Task to carry out: Rewrite the material from the line containing "text The PoE powering" down to the line containing "text The PoE is", changing every "Ethernet cable" to "network cable" and leaving everything else as it is.

# Stored data start

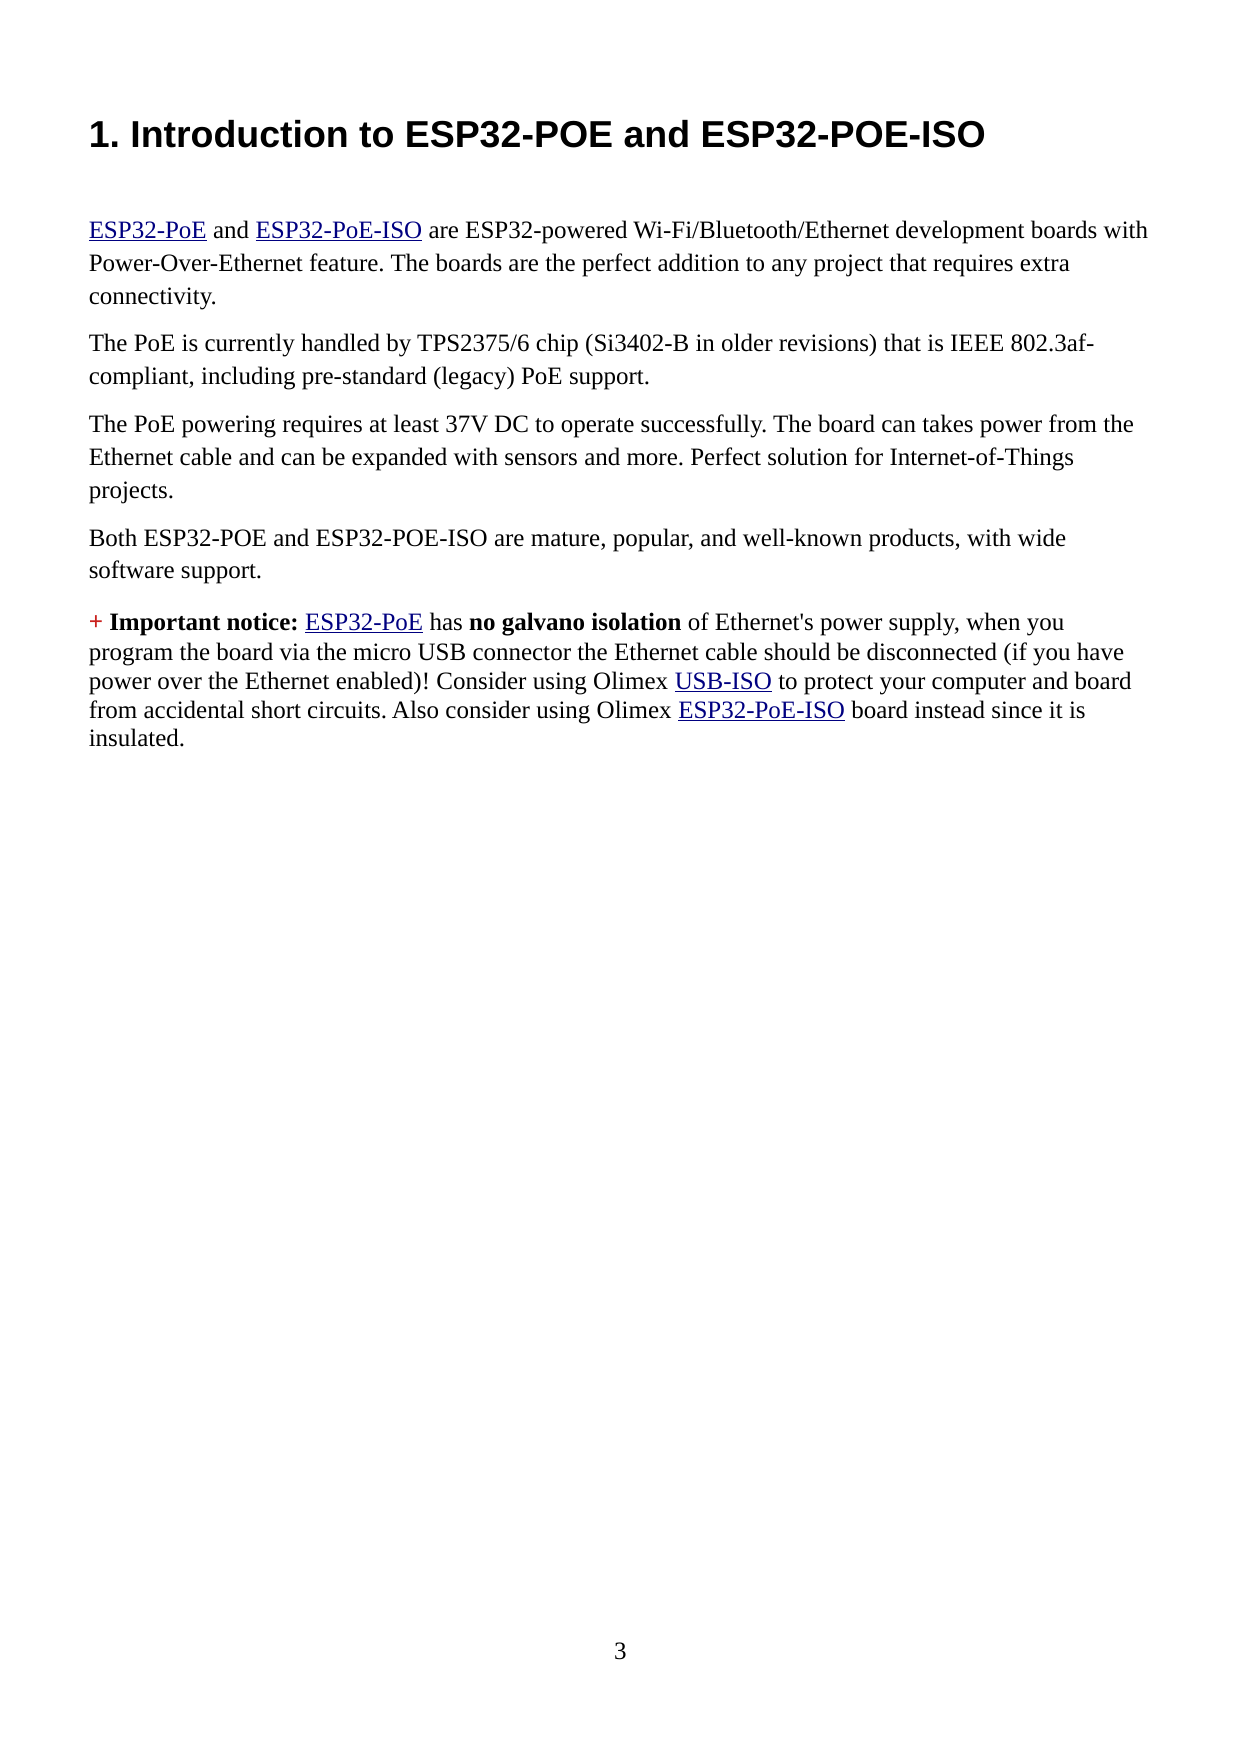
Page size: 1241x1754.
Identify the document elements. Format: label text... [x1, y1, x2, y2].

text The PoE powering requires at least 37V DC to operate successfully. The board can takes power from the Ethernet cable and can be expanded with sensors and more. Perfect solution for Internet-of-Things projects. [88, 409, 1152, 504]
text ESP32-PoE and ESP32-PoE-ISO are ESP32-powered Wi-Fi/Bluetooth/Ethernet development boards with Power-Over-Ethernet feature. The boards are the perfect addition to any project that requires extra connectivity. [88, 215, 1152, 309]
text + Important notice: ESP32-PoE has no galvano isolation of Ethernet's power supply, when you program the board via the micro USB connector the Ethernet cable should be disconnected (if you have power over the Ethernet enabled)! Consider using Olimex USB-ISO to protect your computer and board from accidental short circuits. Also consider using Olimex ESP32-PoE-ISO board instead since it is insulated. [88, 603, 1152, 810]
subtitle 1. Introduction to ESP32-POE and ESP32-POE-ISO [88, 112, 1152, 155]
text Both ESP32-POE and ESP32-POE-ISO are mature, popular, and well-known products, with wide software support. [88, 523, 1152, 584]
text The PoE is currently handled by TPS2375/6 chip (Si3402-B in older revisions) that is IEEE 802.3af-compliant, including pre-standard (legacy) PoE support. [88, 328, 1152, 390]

# Stored data end
# Stored data start

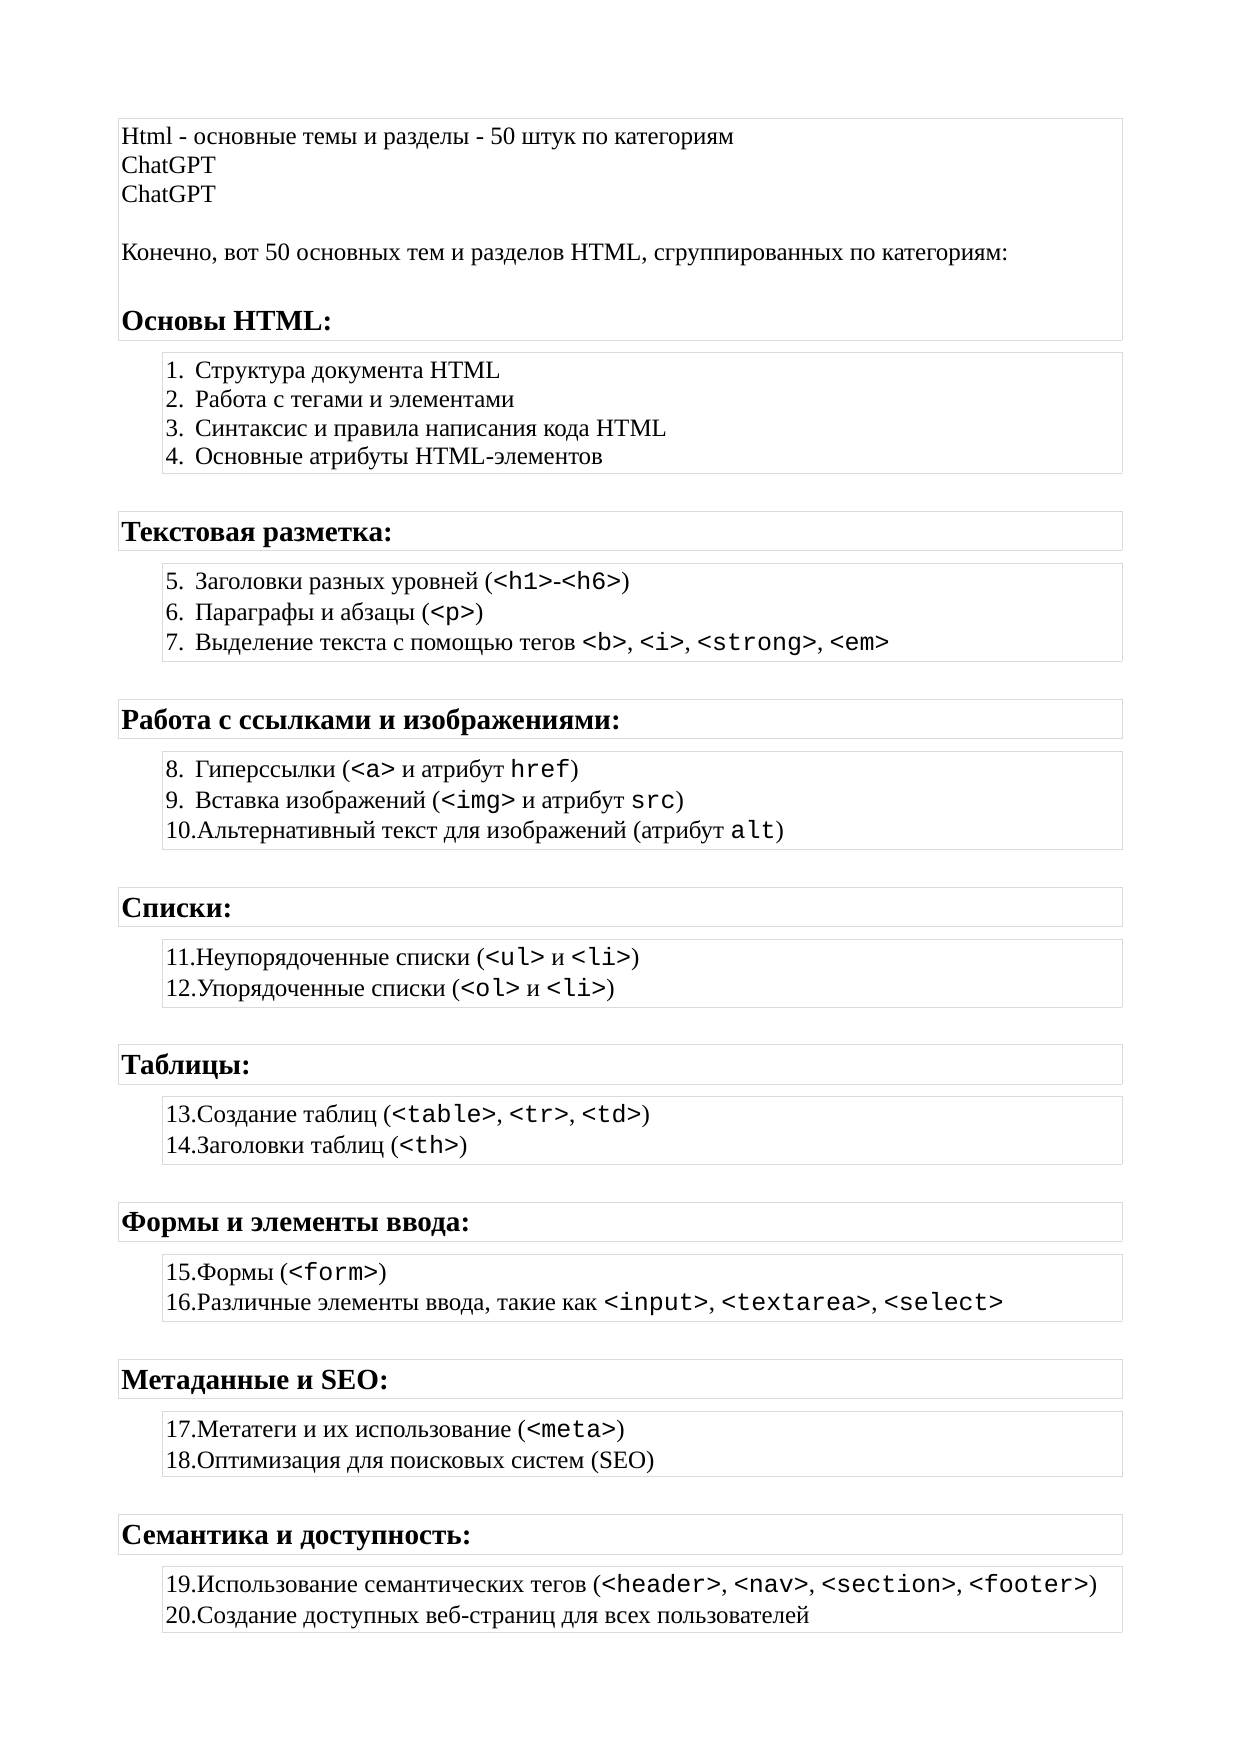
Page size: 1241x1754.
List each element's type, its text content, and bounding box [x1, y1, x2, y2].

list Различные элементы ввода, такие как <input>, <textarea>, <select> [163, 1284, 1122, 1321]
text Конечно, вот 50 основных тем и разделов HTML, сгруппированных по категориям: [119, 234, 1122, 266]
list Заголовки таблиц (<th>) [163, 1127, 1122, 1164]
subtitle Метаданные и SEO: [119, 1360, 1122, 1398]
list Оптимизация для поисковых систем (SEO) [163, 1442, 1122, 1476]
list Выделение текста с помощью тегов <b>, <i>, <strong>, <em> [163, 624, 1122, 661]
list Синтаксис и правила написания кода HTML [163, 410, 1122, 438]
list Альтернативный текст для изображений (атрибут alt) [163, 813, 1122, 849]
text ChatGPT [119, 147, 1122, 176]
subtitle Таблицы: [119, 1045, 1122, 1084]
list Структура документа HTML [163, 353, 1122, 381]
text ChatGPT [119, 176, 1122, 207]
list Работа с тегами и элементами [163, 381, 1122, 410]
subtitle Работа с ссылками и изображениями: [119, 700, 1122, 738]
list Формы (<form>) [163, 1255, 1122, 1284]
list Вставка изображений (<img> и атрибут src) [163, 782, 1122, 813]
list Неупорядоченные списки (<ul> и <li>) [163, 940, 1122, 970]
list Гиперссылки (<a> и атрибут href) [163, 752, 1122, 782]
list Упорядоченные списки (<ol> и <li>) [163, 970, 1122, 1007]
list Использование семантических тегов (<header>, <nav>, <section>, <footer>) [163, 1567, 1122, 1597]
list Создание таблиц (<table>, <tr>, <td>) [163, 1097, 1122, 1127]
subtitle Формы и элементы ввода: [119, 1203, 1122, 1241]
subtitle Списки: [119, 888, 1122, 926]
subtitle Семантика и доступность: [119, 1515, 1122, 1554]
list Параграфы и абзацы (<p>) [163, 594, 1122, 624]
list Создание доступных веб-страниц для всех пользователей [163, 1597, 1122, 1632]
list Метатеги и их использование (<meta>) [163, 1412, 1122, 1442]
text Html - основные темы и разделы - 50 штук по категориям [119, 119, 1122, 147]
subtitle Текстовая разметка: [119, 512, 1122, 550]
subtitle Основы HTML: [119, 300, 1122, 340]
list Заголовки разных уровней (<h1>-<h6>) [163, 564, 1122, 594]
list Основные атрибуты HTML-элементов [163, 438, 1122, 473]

# Stored data end

Response to this exercise:
text The PoE powering requires at least 37V DC to operate successfully. The board can takes power from the network cable and can be expanded with sensors and more. Perfect solution for Internet-of-Things projects. [88, 409, 1152, 504]
text ESP32-PoE and ESP32-PoE-ISO are ESP32-powered Wi-Fi/Bluetooth/Ethernet development boards with Power-Over-Ethernet feature. The boards are the perfect addition to any project that requires extra connectivity. [88, 215, 1152, 309]
text + Important notice: ESP32-PoE has no galvano isolation of Ethernet's power supply, when you program the board via the micro USB connector the network cable should be disconnected (if you have power over the Ethernet enabled)! Consider using Olimex USB-ISO to protect your computer and board from accidental short circuits. Also consider using Olimex ESP32-PoE-ISO board instead since it is insulated. [88, 603, 1152, 810]
subtitle 1. Introduction to ESP32-POE and ESP32-POE-ISO [88, 112, 1152, 155]
text Both ESP32-POE and ESP32-POE-ISO are mature, popular, and well-known products, with wide software support. [88, 523, 1152, 584]
text The PoE is currently handled by TPS2375/6 chip (Si3402-B in older revisions) that is IEEE 802.3af-compliant, including pre-standard (legacy) PoE support. [88, 328, 1152, 390]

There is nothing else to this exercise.